GOP's future is in Tennessee, not Nantucket, Wamp says

NASHVILLE - Former Republican gubernatorial candidate Zach Wamp on Saturday spent much of his time at a Tennessee Republican Party unity event praising Knoxville Mayor Bill Haslam, who last week beat both Wamp and Ron Ramsey for the GOP nomination.

But even as he praised Haslam, Wamp issued a sort of warning to his fellow Republicans.

"I want to say this without stepping on any toes," Wamp told assembled party leaders as Haslam, Ramsey and Republican U.S. Sens. Lamar Alexander and Bob Corker stood near.

"The future of this party and this country is not in Nantucket," Wamp said. "The future of this party and our country is in Frog Jump, Tenn. What I mean by that is that's where working families are. And that's where just good grass-roots people who share our core principles are."

Frog Jump is the home of Tennessee Republicans' 8th Congressional District nominee Stephen Fincher. But why would Wamp, who often sounded populist themes in the campaign, mention Nantucket, an island filled with the summer homes of assorted millionaires located more than a 1,000 miles away from Nashville in distant Massachusetts?

One Wamp campaign operative insisted it was a dig at President Barack Obama. But the Obama family vacations at Martha's Vineyard, the next island over from Nantucket. And at the onset of his campaign, Wamp vaguely alluded at one point to Nantucket ties.

So who has ties to Nantucket?

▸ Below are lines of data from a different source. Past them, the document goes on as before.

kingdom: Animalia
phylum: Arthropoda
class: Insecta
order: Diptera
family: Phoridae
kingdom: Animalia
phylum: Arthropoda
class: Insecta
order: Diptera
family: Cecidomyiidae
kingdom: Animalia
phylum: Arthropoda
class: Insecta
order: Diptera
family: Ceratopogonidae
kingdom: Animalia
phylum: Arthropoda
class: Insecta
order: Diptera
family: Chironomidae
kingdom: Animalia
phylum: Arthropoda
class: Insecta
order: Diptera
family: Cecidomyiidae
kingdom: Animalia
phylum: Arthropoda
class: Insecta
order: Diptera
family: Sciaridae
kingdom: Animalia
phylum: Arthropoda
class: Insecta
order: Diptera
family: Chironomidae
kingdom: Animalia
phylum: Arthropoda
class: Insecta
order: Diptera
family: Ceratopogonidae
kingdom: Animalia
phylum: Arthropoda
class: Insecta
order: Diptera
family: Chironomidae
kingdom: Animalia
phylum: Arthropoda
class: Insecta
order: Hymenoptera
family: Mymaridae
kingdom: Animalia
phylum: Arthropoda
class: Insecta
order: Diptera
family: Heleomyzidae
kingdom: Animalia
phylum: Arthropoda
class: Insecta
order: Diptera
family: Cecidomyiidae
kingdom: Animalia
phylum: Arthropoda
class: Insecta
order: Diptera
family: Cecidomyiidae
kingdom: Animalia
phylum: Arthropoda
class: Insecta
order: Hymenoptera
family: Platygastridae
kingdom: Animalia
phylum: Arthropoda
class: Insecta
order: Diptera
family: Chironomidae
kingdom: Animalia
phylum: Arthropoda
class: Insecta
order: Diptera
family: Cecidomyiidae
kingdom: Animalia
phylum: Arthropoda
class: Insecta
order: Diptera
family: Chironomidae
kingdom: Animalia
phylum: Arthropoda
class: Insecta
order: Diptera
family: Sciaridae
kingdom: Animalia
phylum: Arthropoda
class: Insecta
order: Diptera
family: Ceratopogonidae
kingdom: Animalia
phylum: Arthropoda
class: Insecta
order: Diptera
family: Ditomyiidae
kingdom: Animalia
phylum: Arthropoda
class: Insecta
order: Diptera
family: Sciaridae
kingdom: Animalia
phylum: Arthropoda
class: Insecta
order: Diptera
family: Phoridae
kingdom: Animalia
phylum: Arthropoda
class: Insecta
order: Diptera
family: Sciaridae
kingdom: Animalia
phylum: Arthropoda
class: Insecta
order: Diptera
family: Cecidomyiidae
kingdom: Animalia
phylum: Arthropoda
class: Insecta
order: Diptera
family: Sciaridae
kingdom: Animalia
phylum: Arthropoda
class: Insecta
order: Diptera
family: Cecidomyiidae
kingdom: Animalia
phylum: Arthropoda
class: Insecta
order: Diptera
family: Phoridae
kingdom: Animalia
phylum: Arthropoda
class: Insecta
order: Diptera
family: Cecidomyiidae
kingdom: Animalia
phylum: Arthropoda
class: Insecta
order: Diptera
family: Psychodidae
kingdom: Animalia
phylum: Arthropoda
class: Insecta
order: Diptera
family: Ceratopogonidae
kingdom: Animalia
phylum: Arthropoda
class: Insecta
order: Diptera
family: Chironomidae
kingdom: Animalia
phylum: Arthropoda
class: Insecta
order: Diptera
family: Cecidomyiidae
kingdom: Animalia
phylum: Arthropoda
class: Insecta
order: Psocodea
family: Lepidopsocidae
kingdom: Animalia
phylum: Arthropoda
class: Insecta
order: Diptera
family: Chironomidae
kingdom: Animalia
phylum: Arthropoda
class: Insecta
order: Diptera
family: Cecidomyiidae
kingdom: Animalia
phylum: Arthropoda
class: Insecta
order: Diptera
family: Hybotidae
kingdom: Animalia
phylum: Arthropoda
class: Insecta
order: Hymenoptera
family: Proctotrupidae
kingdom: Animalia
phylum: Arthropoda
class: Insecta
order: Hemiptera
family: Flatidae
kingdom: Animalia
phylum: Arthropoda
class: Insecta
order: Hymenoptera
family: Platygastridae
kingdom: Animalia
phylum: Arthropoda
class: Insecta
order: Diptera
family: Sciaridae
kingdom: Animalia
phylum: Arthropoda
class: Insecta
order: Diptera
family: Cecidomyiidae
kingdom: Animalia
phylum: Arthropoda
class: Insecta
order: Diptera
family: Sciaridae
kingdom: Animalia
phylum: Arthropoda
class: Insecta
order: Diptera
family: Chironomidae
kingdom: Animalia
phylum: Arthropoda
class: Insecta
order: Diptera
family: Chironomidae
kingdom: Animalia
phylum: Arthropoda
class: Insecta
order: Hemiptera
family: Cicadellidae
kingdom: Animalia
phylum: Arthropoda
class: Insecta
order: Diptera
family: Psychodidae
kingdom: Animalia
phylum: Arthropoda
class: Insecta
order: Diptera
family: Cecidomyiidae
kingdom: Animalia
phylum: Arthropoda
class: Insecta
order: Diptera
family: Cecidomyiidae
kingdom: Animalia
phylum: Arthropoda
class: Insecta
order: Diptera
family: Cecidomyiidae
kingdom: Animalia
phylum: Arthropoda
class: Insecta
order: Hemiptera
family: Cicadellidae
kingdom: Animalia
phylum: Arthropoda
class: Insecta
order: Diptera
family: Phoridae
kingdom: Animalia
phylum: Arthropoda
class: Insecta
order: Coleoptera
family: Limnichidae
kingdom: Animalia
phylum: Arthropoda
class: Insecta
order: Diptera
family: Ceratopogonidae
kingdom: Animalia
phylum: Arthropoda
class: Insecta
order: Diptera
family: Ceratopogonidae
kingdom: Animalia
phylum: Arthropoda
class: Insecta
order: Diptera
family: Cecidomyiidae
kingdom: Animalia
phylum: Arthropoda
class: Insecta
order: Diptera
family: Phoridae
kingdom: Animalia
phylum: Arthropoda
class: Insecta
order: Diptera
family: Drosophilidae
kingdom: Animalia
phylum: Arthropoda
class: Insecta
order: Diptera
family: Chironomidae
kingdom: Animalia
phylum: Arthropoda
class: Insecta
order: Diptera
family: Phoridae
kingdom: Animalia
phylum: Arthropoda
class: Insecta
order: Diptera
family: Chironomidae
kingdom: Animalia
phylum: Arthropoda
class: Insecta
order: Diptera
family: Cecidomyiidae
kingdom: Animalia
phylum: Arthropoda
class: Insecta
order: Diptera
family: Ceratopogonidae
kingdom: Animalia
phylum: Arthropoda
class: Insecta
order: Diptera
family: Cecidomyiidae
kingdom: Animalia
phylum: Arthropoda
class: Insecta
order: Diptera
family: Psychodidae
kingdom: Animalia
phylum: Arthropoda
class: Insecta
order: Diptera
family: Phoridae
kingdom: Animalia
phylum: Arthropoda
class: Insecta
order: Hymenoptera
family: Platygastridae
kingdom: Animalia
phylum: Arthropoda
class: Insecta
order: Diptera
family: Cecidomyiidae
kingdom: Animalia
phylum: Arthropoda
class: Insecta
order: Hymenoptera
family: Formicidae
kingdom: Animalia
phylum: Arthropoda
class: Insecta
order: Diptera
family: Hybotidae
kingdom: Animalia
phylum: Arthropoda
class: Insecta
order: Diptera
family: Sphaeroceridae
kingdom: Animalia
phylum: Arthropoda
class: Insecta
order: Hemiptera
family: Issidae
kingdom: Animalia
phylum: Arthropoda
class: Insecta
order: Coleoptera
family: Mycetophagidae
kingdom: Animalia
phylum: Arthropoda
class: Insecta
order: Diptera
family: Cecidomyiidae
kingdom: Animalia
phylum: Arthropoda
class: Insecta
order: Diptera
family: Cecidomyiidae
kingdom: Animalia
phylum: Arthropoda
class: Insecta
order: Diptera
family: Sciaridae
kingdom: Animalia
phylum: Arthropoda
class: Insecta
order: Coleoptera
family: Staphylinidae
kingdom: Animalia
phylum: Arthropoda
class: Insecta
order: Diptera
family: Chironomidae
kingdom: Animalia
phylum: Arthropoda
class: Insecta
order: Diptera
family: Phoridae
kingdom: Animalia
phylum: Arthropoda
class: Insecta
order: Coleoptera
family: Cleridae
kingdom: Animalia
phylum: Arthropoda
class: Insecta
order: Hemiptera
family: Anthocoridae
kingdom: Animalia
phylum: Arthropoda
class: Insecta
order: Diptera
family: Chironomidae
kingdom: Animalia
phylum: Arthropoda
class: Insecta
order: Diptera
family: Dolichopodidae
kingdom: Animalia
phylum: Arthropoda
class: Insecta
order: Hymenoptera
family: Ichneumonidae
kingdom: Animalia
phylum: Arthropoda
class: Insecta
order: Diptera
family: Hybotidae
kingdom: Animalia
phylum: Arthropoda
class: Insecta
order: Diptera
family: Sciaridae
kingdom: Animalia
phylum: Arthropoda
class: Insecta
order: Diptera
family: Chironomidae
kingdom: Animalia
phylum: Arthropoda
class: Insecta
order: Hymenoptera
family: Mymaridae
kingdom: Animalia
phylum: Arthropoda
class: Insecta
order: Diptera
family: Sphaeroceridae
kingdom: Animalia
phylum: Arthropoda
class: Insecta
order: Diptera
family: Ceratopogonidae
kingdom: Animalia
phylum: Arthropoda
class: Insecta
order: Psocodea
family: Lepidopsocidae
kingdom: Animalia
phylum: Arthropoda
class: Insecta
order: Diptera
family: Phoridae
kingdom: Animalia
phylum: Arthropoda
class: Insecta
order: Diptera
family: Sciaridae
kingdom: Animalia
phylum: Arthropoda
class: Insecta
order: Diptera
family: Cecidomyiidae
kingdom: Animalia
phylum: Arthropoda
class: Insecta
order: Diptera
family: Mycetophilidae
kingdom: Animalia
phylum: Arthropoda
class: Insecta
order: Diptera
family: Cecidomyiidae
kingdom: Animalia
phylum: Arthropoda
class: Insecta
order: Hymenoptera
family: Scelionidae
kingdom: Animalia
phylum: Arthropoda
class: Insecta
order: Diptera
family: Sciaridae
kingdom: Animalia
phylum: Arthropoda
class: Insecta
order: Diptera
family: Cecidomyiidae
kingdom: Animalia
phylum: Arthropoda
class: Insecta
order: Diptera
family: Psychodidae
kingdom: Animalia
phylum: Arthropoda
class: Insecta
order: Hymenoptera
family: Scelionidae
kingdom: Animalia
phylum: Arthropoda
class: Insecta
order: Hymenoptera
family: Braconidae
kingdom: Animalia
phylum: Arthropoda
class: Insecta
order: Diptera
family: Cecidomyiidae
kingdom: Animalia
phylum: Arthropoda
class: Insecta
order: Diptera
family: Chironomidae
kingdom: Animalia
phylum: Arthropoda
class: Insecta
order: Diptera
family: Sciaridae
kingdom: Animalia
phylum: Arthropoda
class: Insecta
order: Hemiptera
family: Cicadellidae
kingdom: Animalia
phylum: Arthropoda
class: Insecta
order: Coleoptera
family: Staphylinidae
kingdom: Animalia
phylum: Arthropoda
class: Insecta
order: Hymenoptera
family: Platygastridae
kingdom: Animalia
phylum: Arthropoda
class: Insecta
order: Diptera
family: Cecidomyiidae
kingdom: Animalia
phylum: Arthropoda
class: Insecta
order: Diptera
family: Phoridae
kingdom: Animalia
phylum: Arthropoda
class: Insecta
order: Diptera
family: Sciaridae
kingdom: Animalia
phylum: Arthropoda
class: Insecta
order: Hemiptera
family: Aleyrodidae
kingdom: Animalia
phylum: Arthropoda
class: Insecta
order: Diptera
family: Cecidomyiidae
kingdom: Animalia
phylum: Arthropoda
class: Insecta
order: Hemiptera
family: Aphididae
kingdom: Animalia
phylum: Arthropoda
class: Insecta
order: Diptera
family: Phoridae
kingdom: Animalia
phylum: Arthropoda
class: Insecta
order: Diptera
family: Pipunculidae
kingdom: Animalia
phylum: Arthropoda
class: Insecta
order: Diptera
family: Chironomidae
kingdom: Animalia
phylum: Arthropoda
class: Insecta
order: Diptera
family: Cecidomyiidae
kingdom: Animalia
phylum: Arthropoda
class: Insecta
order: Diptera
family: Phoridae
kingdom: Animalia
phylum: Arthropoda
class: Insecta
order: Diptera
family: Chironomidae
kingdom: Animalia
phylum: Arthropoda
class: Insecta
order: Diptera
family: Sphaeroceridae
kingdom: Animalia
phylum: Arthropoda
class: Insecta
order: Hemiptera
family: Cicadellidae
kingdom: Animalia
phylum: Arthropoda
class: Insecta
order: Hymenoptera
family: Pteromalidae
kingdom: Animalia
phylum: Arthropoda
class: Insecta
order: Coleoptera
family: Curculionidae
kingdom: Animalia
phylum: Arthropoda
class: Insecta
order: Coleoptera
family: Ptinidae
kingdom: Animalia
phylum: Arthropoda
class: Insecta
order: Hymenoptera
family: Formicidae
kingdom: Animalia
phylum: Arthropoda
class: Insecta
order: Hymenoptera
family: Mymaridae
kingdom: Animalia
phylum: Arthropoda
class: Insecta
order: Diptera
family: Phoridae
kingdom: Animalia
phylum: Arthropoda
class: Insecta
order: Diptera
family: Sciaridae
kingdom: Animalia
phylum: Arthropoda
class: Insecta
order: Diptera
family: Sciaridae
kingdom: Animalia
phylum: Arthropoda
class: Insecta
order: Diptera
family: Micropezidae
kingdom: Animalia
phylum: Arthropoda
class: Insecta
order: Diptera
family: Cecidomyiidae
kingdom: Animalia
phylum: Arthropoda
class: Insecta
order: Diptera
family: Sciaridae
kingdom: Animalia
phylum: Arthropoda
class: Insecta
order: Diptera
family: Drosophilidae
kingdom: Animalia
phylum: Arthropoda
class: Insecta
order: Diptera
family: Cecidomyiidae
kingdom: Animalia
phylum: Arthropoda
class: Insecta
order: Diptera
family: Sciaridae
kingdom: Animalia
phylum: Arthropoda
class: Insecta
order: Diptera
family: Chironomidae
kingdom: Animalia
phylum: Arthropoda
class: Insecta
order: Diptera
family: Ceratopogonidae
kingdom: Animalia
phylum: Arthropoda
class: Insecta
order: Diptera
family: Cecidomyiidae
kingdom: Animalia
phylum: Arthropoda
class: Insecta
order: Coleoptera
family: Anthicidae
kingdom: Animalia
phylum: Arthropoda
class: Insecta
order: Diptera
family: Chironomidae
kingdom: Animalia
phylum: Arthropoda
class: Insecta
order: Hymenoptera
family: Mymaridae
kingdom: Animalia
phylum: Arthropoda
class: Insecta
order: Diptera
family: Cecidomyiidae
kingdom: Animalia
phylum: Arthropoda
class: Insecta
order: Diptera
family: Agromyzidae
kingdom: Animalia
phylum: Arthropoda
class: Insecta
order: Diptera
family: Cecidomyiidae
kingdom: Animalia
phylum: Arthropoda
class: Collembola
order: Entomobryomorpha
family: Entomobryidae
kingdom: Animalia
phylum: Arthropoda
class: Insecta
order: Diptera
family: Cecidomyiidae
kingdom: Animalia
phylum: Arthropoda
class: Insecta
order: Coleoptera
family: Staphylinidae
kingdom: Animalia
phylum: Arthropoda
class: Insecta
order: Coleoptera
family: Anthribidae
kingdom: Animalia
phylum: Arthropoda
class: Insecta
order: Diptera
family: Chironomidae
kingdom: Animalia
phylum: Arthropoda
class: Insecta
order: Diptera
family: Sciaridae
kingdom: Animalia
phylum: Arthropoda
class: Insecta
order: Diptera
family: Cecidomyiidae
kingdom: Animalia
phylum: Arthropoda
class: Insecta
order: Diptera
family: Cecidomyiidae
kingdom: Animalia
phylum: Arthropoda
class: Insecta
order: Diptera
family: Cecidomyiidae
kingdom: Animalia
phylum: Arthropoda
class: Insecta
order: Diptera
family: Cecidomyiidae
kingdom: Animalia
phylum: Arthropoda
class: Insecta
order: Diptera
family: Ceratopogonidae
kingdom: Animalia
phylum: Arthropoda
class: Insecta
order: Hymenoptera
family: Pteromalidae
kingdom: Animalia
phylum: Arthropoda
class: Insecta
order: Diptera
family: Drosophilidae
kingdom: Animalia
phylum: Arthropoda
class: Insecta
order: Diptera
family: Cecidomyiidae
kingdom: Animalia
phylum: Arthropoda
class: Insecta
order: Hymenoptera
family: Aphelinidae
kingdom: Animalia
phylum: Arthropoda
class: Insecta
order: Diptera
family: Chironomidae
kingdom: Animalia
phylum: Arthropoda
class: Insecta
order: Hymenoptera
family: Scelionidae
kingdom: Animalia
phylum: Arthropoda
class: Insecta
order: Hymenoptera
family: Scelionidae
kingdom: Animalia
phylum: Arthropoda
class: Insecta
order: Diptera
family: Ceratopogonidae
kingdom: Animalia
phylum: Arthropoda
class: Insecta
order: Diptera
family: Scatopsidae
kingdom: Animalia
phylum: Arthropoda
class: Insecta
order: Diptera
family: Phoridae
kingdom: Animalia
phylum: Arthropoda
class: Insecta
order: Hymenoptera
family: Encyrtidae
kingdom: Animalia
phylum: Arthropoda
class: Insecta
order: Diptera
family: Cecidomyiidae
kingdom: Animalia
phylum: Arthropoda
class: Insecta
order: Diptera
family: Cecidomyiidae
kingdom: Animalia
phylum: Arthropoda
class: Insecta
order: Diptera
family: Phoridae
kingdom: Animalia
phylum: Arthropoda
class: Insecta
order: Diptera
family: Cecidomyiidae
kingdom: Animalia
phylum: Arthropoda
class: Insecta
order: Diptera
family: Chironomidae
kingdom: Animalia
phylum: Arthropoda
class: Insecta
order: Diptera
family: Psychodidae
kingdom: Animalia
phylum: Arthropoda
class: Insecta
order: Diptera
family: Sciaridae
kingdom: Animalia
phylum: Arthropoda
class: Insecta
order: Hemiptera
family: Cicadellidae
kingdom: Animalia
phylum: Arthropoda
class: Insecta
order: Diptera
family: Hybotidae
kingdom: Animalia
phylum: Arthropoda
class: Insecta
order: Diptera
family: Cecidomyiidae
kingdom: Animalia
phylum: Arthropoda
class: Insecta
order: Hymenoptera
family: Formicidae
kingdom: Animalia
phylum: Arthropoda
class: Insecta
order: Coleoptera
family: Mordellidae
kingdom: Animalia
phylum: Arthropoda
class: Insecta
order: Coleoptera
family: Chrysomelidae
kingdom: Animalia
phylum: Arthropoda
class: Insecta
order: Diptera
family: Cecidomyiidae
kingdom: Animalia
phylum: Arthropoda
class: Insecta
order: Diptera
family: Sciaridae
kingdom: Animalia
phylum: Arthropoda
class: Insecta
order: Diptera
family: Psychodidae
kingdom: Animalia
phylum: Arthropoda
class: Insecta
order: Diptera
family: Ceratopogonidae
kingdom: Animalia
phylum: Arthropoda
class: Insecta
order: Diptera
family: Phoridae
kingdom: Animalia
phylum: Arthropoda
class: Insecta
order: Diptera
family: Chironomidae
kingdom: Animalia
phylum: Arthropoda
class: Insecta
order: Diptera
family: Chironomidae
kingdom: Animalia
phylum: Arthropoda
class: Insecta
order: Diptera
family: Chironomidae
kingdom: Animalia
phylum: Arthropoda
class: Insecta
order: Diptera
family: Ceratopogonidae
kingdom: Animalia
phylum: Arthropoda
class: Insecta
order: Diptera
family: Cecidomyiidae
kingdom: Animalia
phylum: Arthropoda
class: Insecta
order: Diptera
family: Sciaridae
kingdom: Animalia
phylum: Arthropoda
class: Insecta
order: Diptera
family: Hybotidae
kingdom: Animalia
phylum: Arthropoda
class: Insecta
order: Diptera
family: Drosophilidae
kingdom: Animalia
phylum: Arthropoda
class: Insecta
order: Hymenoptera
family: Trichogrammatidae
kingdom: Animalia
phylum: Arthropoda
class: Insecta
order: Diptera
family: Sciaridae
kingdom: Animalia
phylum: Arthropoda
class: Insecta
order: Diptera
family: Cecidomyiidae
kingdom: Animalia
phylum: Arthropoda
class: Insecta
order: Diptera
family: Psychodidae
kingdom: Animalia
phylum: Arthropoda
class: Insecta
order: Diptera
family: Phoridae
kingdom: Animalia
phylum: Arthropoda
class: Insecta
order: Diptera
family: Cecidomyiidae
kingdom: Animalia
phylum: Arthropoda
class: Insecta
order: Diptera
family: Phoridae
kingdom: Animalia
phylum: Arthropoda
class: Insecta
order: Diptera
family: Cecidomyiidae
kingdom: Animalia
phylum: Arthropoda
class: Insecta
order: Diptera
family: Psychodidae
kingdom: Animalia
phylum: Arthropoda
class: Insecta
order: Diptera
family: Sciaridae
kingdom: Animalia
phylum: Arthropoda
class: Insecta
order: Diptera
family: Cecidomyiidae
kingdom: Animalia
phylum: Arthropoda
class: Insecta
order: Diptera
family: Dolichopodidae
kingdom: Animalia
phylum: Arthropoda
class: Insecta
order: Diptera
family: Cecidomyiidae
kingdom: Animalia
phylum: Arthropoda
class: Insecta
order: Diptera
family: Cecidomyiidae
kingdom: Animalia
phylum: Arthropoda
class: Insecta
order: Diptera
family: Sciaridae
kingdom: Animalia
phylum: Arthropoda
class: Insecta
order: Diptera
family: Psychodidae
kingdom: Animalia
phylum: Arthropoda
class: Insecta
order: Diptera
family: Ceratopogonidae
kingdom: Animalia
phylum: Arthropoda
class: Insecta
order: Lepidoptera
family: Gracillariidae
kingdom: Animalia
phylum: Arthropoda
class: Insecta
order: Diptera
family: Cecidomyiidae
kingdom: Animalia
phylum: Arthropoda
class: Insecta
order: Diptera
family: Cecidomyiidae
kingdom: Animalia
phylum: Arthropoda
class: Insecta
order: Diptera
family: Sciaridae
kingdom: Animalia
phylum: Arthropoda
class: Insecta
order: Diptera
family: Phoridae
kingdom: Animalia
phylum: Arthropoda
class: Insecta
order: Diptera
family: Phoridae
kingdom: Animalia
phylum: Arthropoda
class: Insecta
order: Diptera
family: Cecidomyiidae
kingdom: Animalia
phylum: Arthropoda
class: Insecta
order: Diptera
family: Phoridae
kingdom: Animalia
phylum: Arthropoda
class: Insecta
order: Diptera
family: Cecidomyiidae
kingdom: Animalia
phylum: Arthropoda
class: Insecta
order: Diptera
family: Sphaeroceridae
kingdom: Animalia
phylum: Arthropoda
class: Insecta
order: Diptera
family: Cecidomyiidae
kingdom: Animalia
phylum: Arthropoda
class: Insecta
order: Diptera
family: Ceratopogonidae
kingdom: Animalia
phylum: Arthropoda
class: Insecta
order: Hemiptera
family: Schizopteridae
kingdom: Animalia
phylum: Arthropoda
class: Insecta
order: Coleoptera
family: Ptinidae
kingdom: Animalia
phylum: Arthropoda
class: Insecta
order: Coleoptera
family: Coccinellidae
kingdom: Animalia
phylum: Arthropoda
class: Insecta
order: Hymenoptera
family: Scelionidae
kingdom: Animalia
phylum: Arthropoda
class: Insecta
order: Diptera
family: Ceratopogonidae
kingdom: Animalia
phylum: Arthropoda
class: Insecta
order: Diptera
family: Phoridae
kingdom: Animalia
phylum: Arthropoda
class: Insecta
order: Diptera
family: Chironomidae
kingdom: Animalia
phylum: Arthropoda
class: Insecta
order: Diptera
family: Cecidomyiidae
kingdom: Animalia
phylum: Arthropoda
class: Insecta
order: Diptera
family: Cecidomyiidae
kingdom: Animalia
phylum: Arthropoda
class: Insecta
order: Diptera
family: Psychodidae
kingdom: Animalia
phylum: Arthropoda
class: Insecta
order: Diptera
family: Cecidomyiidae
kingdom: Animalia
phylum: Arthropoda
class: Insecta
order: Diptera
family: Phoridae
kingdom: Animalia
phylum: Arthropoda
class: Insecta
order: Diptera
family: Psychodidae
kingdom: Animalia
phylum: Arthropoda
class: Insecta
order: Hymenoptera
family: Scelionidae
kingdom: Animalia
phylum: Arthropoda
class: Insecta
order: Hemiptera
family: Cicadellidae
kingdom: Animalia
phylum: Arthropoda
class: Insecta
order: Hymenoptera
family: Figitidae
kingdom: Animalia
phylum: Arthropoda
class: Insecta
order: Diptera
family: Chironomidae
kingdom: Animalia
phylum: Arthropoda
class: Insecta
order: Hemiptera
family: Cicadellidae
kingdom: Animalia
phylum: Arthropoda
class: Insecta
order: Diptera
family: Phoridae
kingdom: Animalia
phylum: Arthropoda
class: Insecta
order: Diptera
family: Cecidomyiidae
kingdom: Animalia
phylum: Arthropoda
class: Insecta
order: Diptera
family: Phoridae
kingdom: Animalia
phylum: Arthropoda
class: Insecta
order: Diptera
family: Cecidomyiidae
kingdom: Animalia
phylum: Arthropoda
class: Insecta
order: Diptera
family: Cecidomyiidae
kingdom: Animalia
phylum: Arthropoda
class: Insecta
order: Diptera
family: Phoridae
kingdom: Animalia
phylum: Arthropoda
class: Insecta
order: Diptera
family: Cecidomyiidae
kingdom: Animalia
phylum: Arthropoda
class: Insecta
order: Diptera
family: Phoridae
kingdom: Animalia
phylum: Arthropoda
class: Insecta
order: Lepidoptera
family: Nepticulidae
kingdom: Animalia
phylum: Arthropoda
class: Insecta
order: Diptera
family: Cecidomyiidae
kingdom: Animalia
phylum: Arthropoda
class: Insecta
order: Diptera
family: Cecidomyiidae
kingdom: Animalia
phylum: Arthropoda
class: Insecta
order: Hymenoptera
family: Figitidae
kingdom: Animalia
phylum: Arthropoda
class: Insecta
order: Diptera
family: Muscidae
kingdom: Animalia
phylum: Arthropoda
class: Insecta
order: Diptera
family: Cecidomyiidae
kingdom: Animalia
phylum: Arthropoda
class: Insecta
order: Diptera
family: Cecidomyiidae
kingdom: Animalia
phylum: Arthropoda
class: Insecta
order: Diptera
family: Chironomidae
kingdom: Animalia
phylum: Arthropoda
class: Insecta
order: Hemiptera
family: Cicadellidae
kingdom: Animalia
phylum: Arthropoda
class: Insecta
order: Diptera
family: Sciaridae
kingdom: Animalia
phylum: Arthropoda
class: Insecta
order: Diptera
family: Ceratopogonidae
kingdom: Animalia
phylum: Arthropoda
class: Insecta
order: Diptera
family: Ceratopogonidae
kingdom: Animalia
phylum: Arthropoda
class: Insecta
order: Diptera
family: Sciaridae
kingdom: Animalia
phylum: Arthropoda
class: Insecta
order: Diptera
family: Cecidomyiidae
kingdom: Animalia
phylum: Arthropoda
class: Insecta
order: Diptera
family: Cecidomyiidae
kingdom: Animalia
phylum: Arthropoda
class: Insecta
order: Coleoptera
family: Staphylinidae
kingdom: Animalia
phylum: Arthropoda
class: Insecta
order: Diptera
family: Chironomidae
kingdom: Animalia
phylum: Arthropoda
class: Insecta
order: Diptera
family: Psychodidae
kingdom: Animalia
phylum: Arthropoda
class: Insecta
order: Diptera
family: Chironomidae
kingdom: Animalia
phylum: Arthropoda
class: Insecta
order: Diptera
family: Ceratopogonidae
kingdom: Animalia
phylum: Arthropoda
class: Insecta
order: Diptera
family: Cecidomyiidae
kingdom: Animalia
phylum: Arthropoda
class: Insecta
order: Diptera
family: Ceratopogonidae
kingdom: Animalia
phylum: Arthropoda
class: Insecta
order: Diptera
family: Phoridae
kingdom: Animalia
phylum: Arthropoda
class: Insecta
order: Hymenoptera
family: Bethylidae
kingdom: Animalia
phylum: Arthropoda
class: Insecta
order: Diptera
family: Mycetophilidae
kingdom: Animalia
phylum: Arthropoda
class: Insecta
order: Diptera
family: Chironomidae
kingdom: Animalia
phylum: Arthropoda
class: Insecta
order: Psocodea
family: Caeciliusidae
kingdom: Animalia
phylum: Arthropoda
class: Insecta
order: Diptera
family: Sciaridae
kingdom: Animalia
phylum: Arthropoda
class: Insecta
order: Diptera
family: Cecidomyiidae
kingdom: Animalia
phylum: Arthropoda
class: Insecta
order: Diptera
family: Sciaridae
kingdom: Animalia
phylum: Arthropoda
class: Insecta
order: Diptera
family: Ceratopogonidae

Well, it just so happens several well-known Tennesseans do or did.

Haslam confirmed that his brother, Jimmy Haslam, president and CEO of Wamp's favorite campaign target, Pilot Corp., has a summer place there.

And so does former U.S. Sen. Bill Frist, R-Tenn., whose decision in January 2009 not to run for governor triggered the 19-month primary fight. Frist, whose brother-in-law backed Haslam, has had a home on the island since 1983, according to the website of the Community Foundation of Nantucket on which Frist serves as a trustee.

Corker, whose circle of closet friends includes Jimmy Haslam, a one-time college roommate and fraternity brother, says he has no home in Nantucket.

But Corker, who said he "meticulously" avoided taking sides in the primary, acknowledged visiting Jimmy Haslam's Nantucket home from time to time, the most recently over the Fourth of July holiday.

Alexander said he has no Nantucket ties. He sold the parcel of land he owned there some time ago, he said.

Asked why he chose to use Nantucket, Wamp said "the point is that Frog Jump in Tennessee is where grass-roots, middle class, working families on the ground are going to determine the future course of America."

The "contrast I was drawing was the financial elite of this country is not the direction our party should head," Wamp said. "It should head to the grass-roots, Main Street working families. And frankly, that's going to determine our success in November" and afterward.

Wamp said he plans to "take that same message back to my colleagues in Congress."

Bill Haslam noted he has no home on Nantucket and said "I don't hang out there" when asked about his brother's place.

"I think Zach's right," Haslam said. "The truth is in Tennessee people think of the Republican Party as being this elite party. But it's really not. If you look at who really makes up the Republican Party in Tennessee, it really is your blue-collar, grass-roots worker, and I think the primary showed that."